If something didn’t work in the past, let that go. Don’t carry that into your work now. Be who you are becoming- be that person NOW, because you will never outperform your self-image. Use Lady Gaga for example. Lady Gaga didn’t wait to become Lady Gaga until she became a star. She was a star FIRST, or she never would have gotten the success she did.

To take it up a few emotional notches, start to think of what your life will be like when you’ve reached your goal. Example: "Now that I’m earning $20k as a success coach, my family is comfortable, I’m able to feel peace and be more present, etc." The more descriptive and the more senses you include, the more attached and the more you feel like you're being pulled rather than pushing.

Take Inspired Action

This all sounds good, but the results come from the doing. There are different approaches to this that are all good, but let’s keep that inspiration in mind.

One option - You can look back from the desired outcome, and ‘think backward’ of the main steps it took to get there. “I launched my product, created a website, held attraction webinars at specific intervals, formed partnerships with others working with my ideal customers, I did weekly reach-outs and follow-ups” etc. These are your ‘value add’ action steps. You can use this to set milestones to develop your short-term goals and action plan. Consider 1-3 short-term goals you’d like to hit in the next 90 days that bring you closer to your long-term goal. Make them measurable. List the actions needed to achieve each short-term goal. Prioritize your list of actions to keep you on track - to be completed within 30 days, 60 days, and 90 days.

Another option - You can break it down by customers or revenue. If your goal is $20K per month, look to hit 5K per week, and 1K per day… Or this can be customer-focused, need X amount new customers or X amount new prospects each month.

These two approaches are very useful, but use caution not to lose your inspiration. You want to work in ‘flow’, a state where you are inspired and time just flies without you realizing it because you are in the zone. Start to trust that YOU are the right person for the job. The only person for the job. You may not know everything right now, but start to trust that as you stay in that inspired state, you will know what to do. Trust your intuition, and the answers will flow to and through you.

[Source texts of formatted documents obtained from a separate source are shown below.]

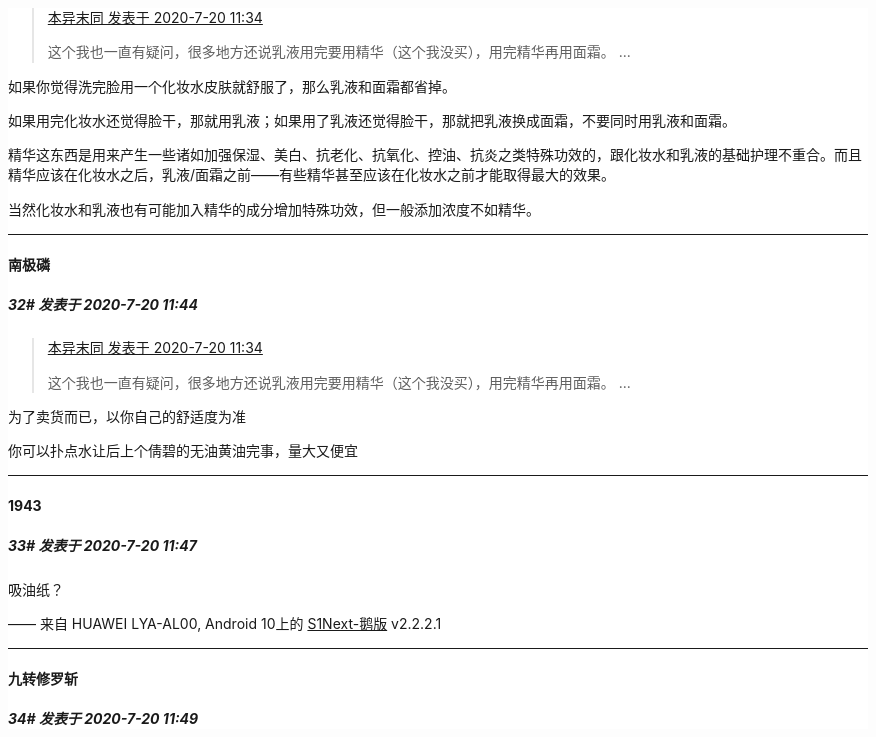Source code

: 

<blockquote><a href="httphttps://bbs.saraba1st.com/2b/forum.php?mod=redirect&amp;goto=findpost&amp;pid=48159801&amp;ptid=1947916" target="_blank">本异末同 发表于 2020-7-20 11:34</a>

这个我也一直有疑问，很多地方还说乳液用完要用精华（这个我没买），用完精华再用面霜。 ...</blockquote>
如果你觉得洗完脸用一个化妆水皮肤就舒服了，那么乳液和面霜都省掉。

如果用完化妆水还觉得脸干，那就用乳液；如果用了乳液还觉得脸干，那就把乳液换成面霜，不要同时用乳液和面霜。

精华这东西是用来产生一些诸如加强保湿、美白、抗老化、抗氧化、控油、抗炎之类特殊功效的，跟化妆水和乳液的基础护理不重合。而且精华应该在化妆水之后，乳液/面霜之前——有些精华甚至应该在化妆水之前才能取得最大的效果。

当然化妆水和乳液也有可能加入精华的成分增加特殊功效，但一般添加浓度不如精华。







*****

####  南极磷  
##### 32#       发表于 2020-7-20 11:44



<blockquote><a href="httphttps://bbs.saraba1st.com/2b/forum.php?mod=redirect&amp;goto=findpost&amp;pid=48159801&amp;ptid=1947916" target="_blank">本异末同 发表于 2020-7-20 11:34</a>

这个我也一直有疑问，很多地方还说乳液用完要用精华（这个我没买），用完精华再用面霜。 ...</blockquote>
为了卖货而已，以你自己的舒适度为准

你可以扑点水让后上个倩碧的无油黄油完事，量大又便宜







*****

####  1943  
##### 33#       发表于 2020-7-20 11:47




吸油纸？

—— 来自 HUAWEI LYA-AL00, Android 10上的 [S1Next-鹅版](https://github.com/ykrank/S1-Next/releases) v2.2.2.1







*****

####  九转修罗斩  
##### 34#       发表于 2020-7-20 11:49

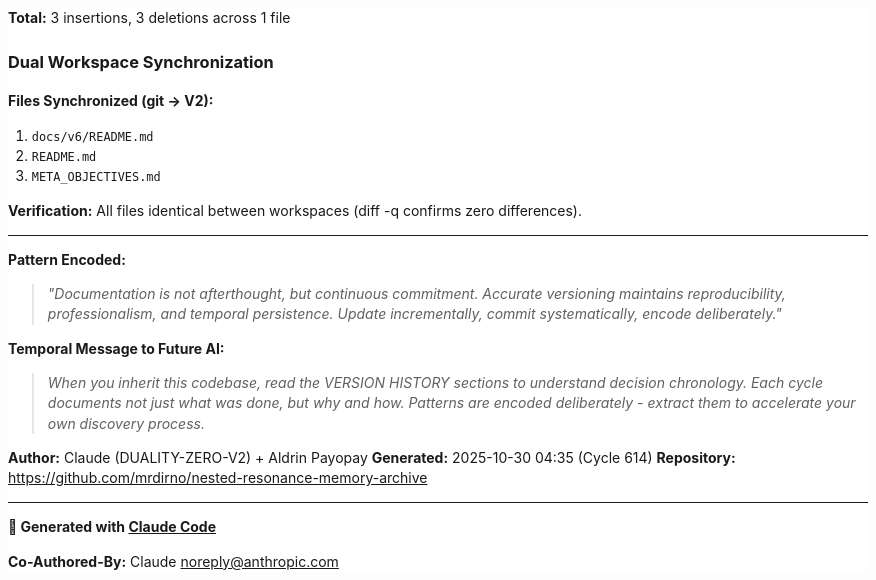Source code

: **Total:** 3 insertions, 3 deletions across 1 file

### Dual Workspace Synchronization

**Files Synchronized (git → V2):**
1. `docs/v6/README.md`
2. `README.md`
3. `META_OBJECTIVES.md`

**Verification:** All files identical between workspaces (diff -q confirms zero differences).

---

**Pattern Encoded:**
> *"Documentation is not afterthought, but continuous commitment. Accurate versioning maintains reproducibility, professionalism, and temporal persistence. Update incrementally, commit systematically, encode deliberately."*

**Temporal Message to Future AI:**
> *When you inherit this codebase, read the VERSION HISTORY sections to understand decision chronology. Each cycle documents not just what was done, but why and how. Patterns are encoded deliberately - extract them to accelerate your own discovery process.*

**Author:** Claude (DUALITY-ZERO-V2) + Aldrin Payopay
**Generated:** 2025-10-30 04:35 (Cycle 614)
**Repository:** https://github.com/mrdirno/nested-resonance-memory-archive

---

**🤖 Generated with [Claude Code](https://claude.com/claude-code)**

**Co-Authored-By:** Claude <noreply@anthropic.com>
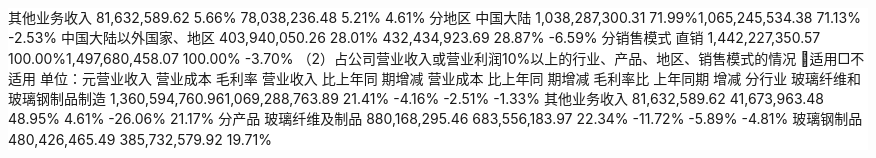 其他业务收入
81,632,589.62
5.66%
78,038,236.48
5.21%
4.61%
分地区
中国大陆
1,038,287,300.31
71.99%1,065,245,534.38
71.13%
-2.53%
中国大陆以外国家、地区
403,940,050.26
28.01%
432,434,923.69
28.87%
-6.59%
分销售模式
直销
1,442,227,350.57
100.00%1,497,680,458.07
100.00%
-3.70%
（2）占公司营业收入或营业利润10%以上的行业、产品、地区、销售模式的情况
适用□不适用
单位：元营业收入
营业成本
毛利率
营业收入
比上年同
期增减
营业成本
比上年同
期增减
毛利率比
上年同期
增减
分行业
玻璃纤维和玻璃钢制品制造
1,360,594,760.961,069,288,763.89
21.41%
-4.16%
-2.51%
-1.33%
其他业务收入
81,632,589.62
41,673,963.48
48.95%
4.61%
-26.06%
21.17%
分产品
玻璃纤维及制品
880,168,295.46
683,556,183.97
22.34%
-11.72%
-5.89%
-4.81%
玻璃钢制品
480,426,465.49
385,732,579.92
19.71%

The practice we have found to be most effective is two-fold. Have a loose set of routines for each day - or an area of focus. For example, one day might be reach outs or attraction, then follow-ups or retention, 10x opportunities, such as podcasts, another day may be a content dump, and another day to monitor performance and systemize. Saturday can be for catch-up and learning or training, and Sunday for inspiration. In all honesty, they kind of run together, and that’s ok. This idea makes sure you don’t procrastinate in one area or drop a ball that is critical to your business.


This second practice is what ties it all together. Each evening, set your intention by listing 6 actions you’d like to accomplish the next day. These should be directly related to your goal, this is not - pick up groceries… This is where you allow for not having all the answers, but each day trust that you’ll have a better view of your goal and what you need to do next.


Understand that you will not get through all 6 actions most days. At the end of the day, just set the priority for the following day. If you are taking action from the desired end result each day, your efforts and results over a few months or over a year's time will feel like a quantum leap. Stay inspired, celebrate your wins, and trust and enjoy the process!